Extracted records:
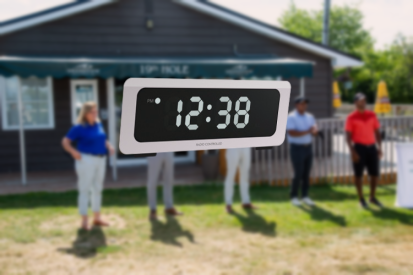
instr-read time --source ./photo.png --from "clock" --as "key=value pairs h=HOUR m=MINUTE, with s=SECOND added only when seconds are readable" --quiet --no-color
h=12 m=38
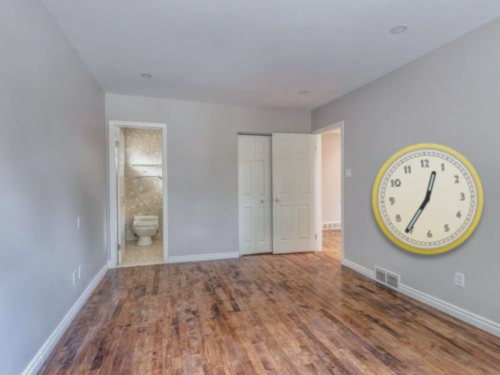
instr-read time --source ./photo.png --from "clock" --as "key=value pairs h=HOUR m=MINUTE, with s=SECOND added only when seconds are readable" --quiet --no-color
h=12 m=36
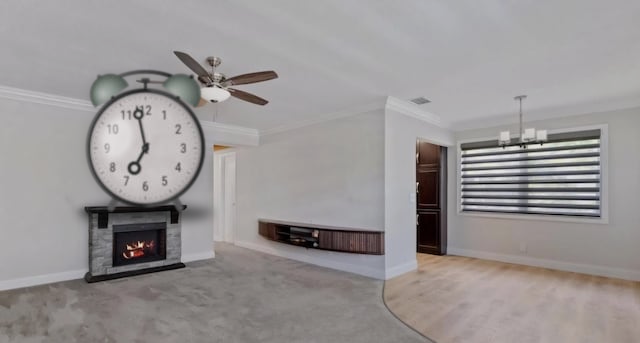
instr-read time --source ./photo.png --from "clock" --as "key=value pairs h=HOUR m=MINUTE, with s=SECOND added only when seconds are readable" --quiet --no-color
h=6 m=58
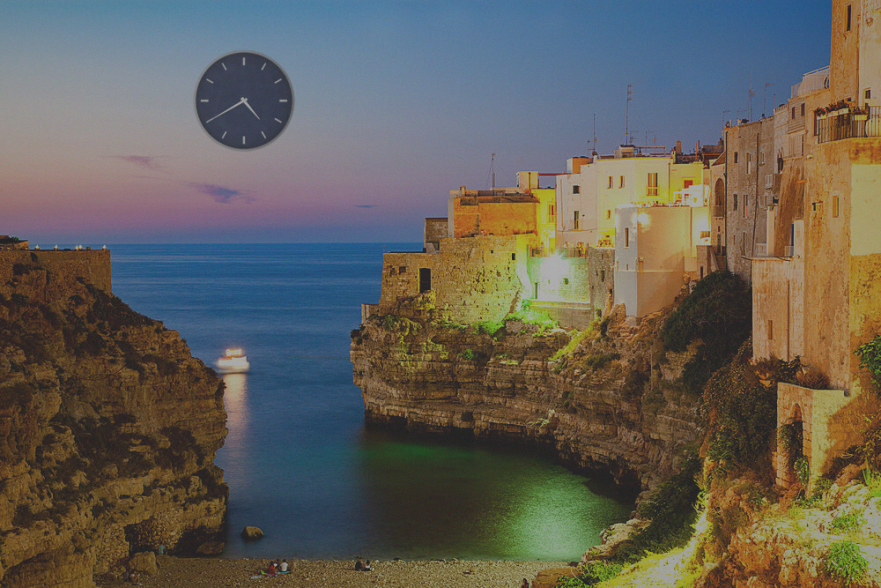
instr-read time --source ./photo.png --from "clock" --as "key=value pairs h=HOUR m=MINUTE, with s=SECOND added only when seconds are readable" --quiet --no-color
h=4 m=40
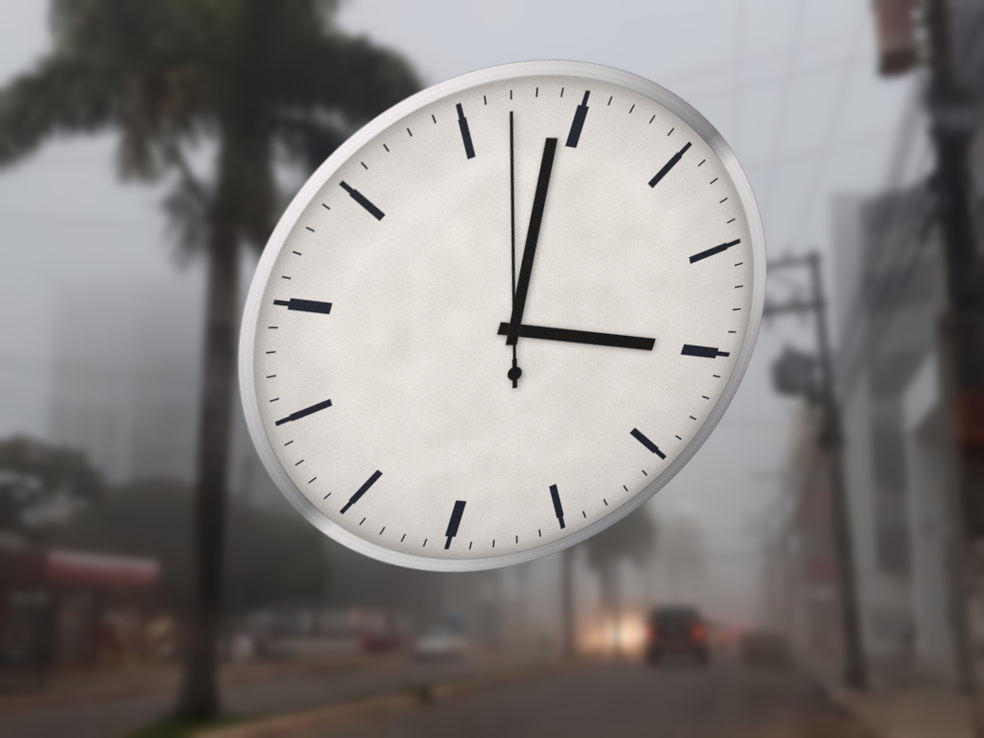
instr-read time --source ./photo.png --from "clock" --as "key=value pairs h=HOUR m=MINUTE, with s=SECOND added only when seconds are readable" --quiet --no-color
h=2 m=58 s=57
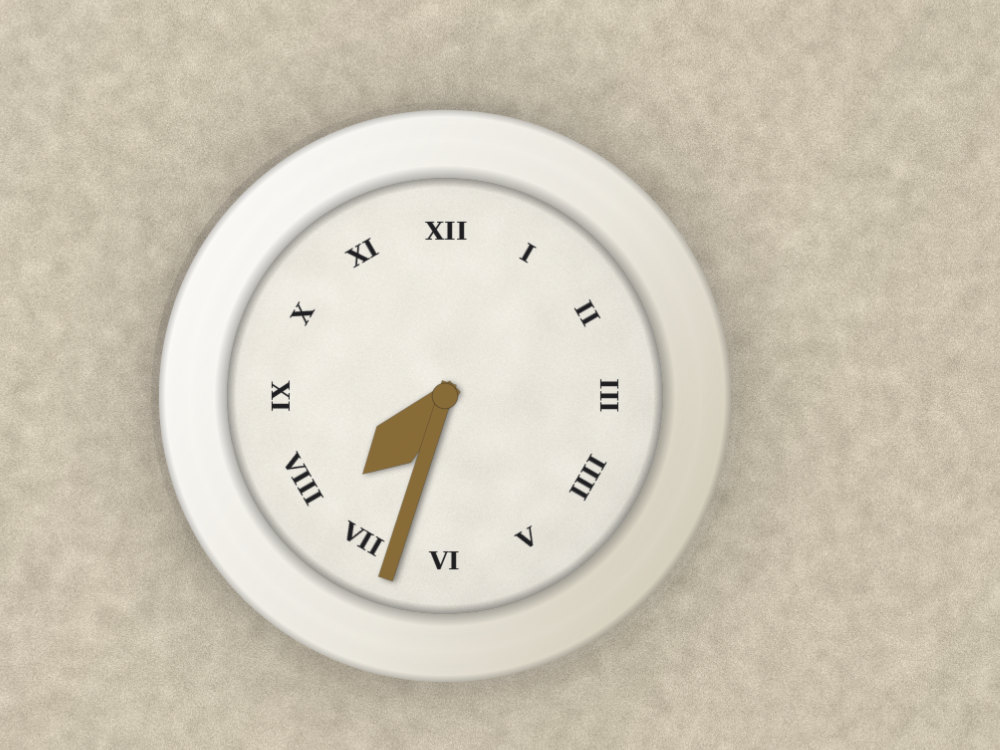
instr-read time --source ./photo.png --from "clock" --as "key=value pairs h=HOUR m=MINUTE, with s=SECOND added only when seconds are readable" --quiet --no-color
h=7 m=33
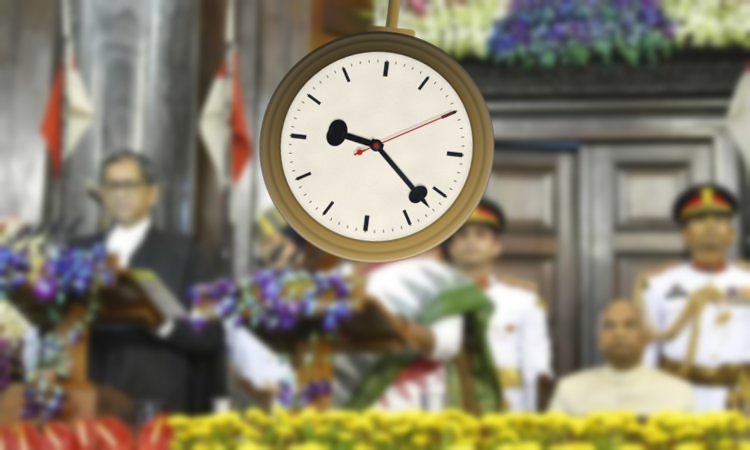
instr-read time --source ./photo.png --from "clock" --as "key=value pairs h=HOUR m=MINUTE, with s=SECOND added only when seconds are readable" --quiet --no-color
h=9 m=22 s=10
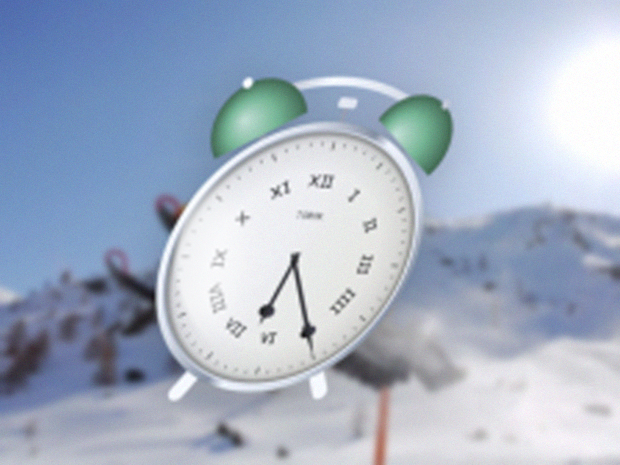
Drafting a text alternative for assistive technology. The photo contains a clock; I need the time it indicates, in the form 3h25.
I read 6h25
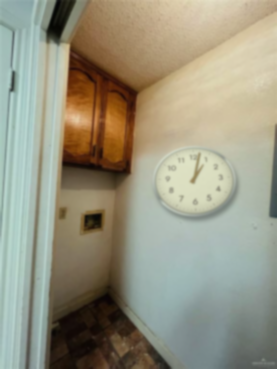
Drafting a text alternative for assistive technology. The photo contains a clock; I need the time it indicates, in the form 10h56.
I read 1h02
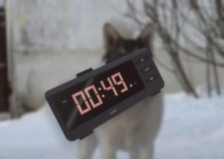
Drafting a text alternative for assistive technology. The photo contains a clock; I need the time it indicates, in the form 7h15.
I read 0h49
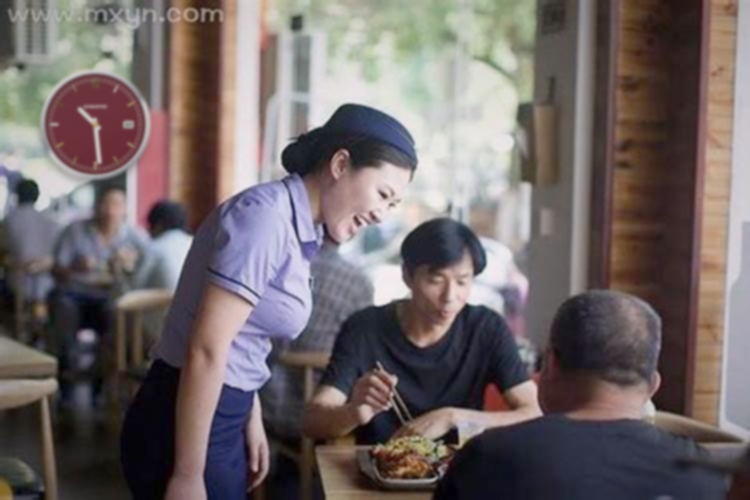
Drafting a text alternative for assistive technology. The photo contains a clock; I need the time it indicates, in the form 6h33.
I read 10h29
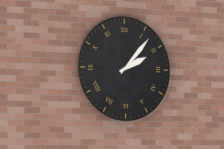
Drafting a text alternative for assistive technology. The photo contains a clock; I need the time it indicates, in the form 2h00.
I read 2h07
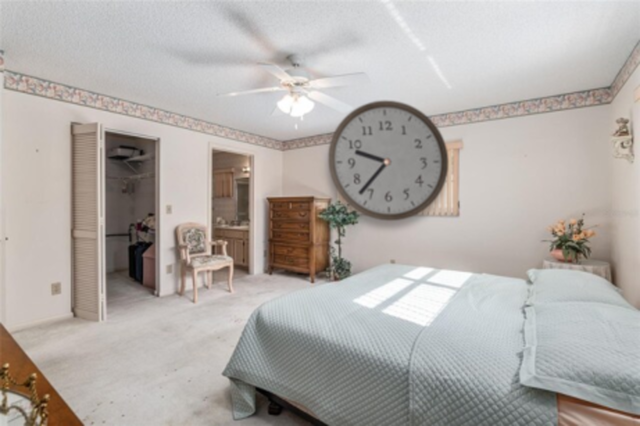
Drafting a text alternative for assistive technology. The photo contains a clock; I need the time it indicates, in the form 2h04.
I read 9h37
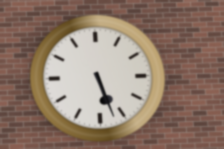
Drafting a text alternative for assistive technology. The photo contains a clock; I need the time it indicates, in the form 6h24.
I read 5h27
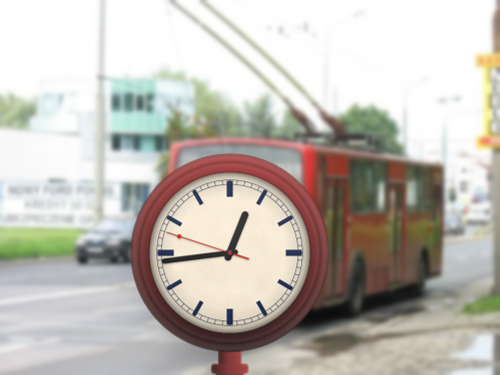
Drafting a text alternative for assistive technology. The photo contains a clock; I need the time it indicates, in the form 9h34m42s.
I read 12h43m48s
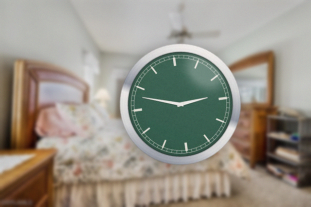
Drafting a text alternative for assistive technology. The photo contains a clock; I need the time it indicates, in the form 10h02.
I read 2h48
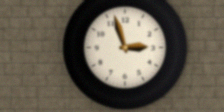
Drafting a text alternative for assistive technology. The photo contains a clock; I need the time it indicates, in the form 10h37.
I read 2h57
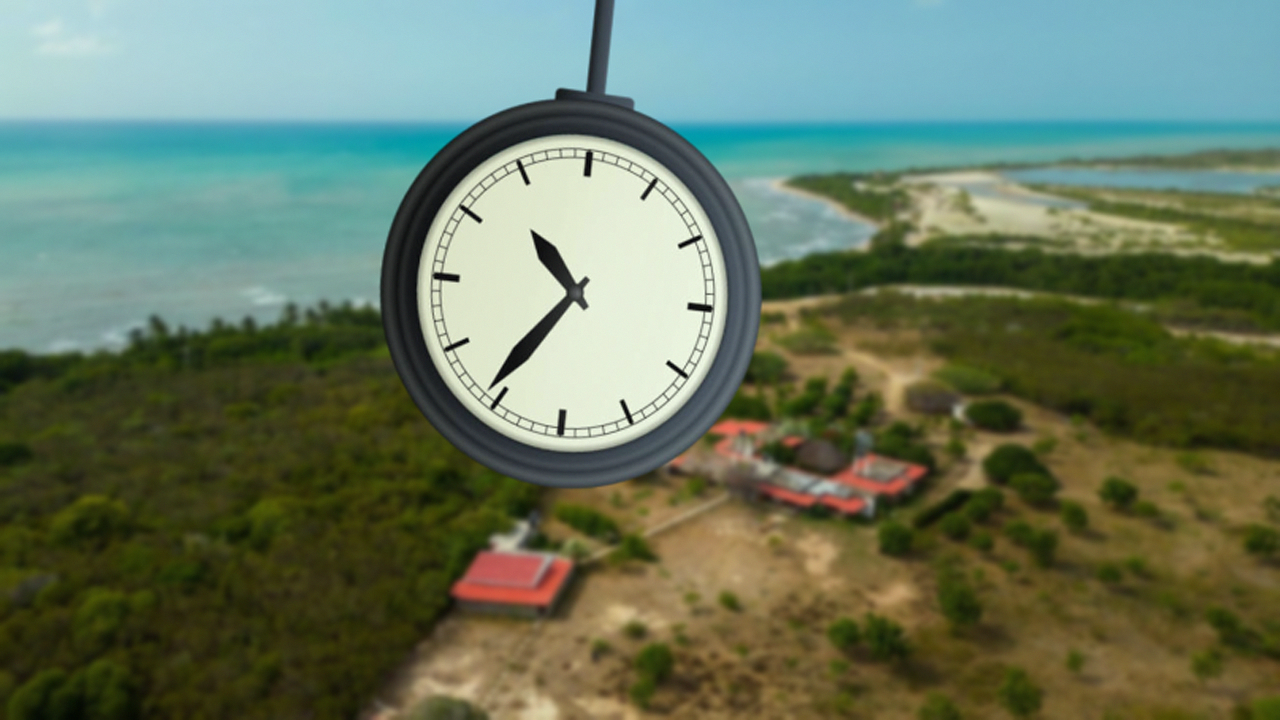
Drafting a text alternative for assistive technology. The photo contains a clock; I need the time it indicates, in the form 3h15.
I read 10h36
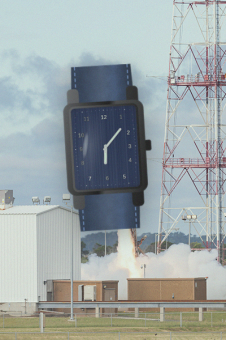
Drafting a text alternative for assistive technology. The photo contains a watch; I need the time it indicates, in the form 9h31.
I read 6h07
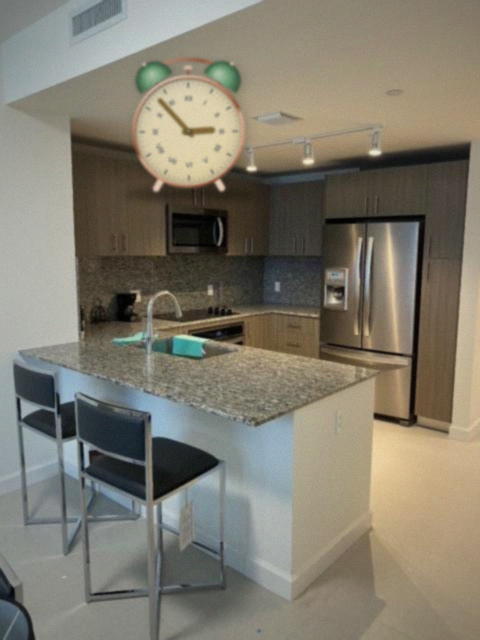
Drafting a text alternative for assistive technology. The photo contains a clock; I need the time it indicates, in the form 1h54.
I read 2h53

* [What you should do]: Copy every record above word for word, omitting the pictures.

* [Answer]:
instr-read time --source ./photo.png --from "clock" --as "key=value pairs h=HOUR m=MINUTE, with s=SECOND added only when seconds are readable" --quiet --no-color
h=12 m=38
instr-read time --source ./photo.png --from "clock" --as "key=value pairs h=HOUR m=MINUTE, with s=SECOND added only when seconds are readable" --quiet --no-color
h=12 m=36
instr-read time --source ./photo.png --from "clock" --as "key=value pairs h=HOUR m=MINUTE, with s=SECOND added only when seconds are readable" --quiet --no-color
h=6 m=58
instr-read time --source ./photo.png --from "clock" --as "key=value pairs h=HOUR m=MINUTE, with s=SECOND added only when seconds are readable" --quiet --no-color
h=4 m=40
instr-read time --source ./photo.png --from "clock" --as "key=value pairs h=HOUR m=MINUTE, with s=SECOND added only when seconds are readable" --quiet --no-color
h=2 m=58 s=57
instr-read time --source ./photo.png --from "clock" --as "key=value pairs h=HOUR m=MINUTE, with s=SECOND added only when seconds are readable" --quiet --no-color
h=7 m=33
instr-read time --source ./photo.png --from "clock" --as "key=value pairs h=HOUR m=MINUTE, with s=SECOND added only when seconds are readable" --quiet --no-color
h=9 m=22 s=10
Drafting a text alternative for assistive technology. The photo contains a clock; I need the time it indicates, in the form 3h25.
I read 6h25
Drafting a text alternative for assistive technology. The photo contains a clock; I need the time it indicates, in the form 10h56.
I read 1h02
Drafting a text alternative for assistive technology. The photo contains a clock; I need the time it indicates, in the form 7h15.
I read 0h49
Drafting a text alternative for assistive technology. The photo contains a clock; I need the time it indicates, in the form 6h33.
I read 10h29
Drafting a text alternative for assistive technology. The photo contains a clock; I need the time it indicates, in the form 2h00.
I read 2h07
Drafting a text alternative for assistive technology. The photo contains a clock; I need the time it indicates, in the form 2h04.
I read 9h37
Drafting a text alternative for assistive technology. The photo contains a clock; I need the time it indicates, in the form 6h24.
I read 5h27
Drafting a text alternative for assistive technology. The photo contains a clock; I need the time it indicates, in the form 9h34m42s.
I read 12h43m48s
Drafting a text alternative for assistive technology. The photo contains a clock; I need the time it indicates, in the form 10h02.
I read 2h48
Drafting a text alternative for assistive technology. The photo contains a clock; I need the time it indicates, in the form 10h37.
I read 2h57
Drafting a text alternative for assistive technology. The photo contains a clock; I need the time it indicates, in the form 3h15.
I read 10h36
Drafting a text alternative for assistive technology. The photo contains a watch; I need the time it indicates, in the form 9h31.
I read 6h07
Drafting a text alternative for assistive technology. The photo contains a clock; I need the time it indicates, in the form 1h54.
I read 2h53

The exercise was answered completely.